Idealisme diambil dari kata ide yakni sesuatu yang hadir dalam jiwa. Idealisme dapat diartikan sebagai suatu paham atau aliran yang mengajarkan bahwa hakikat dunia fisik hanya dapat dipahami dalam kaitannya dengan jiwa dan roh. Menurut paham ini, objek-objek fisik tidak dapat dipahami terlepas dari spirit.[8]
Ada pendapat lain yang mengatakan, idealisme berasal dari bahasa latin idea, yaitu gagasan, ide. Sesuai asal katanya menekankan gagasan, ide, isi pikiran, dan buah mental.[9] Terdapat aliran filsafat yang beranggapan, yang ada yang sesungguhnya adalah yang ada dalam budi, yang hadir dalam mental. Karena hanya yang berbeda secara  demikian yang sempurna, utuh, tetap, tidak berubah dan jelas. Itu semua adalah idealisme.
Aliran idealisme kenyataanya sangat identik dengan alam dan lingkungan sehingga melahirkan 2 macam realita :
1.          Yang tampak : apa yang kita alami dalam lingkungan ini seperti ada yang datang dan pergi, hidup dan mati dll.
2.          Realitas sejati : merupakan sifat yang kekal dan sempurna (ideal). Gagasan dan pikiran yang utuh di dalamnya terdapat nilai-nilai yang murni dan asli, kemudian kemutlakan dan kesejatian kedudukan-kedudukan lebih tinggi dari yang nampak, karena ide merupakan wujud yang hakiki.
Beberapa pengertian Idealisme :
1.        Adanya suatu teori bahwa alam semesta beserta isinya adalah suatu   penjelmaan pikiran. 
2.        Untuk menyakan eksistensi realitas, tergantung pada suatu pikiran dan aktivitas-aktivitas pikiran.
3.        Realitas dijelaskan berkenaan dengan gejala-gejala psikis seperti pikiran-pikiran, diri, roh, ide-ide, pemikiran mutlak dan lain sebagainya dan bukan berkenaan dengan materi.
4.        Seluruh realitas sangat bersifat mental (spiritual, psikis). Materi dalam bentuk  fisik tidak ada.

BAHAN YANG DIBERIKAN =

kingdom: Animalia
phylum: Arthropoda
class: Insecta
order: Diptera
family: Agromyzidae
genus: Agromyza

RINCIAN TUGAS =
Dalam artikel tentang idealisme, kalimat yang dimulai dengan "Karena hanya yang berbeda" menyebutkan beberapa sifat. Tuliskan semua sifat tersebut. Data ini tidak ada kaitannya dengan artikel.

HASIL TUGAS =
Sempurna, utuh, tetap, tidak berubah, dan jelas.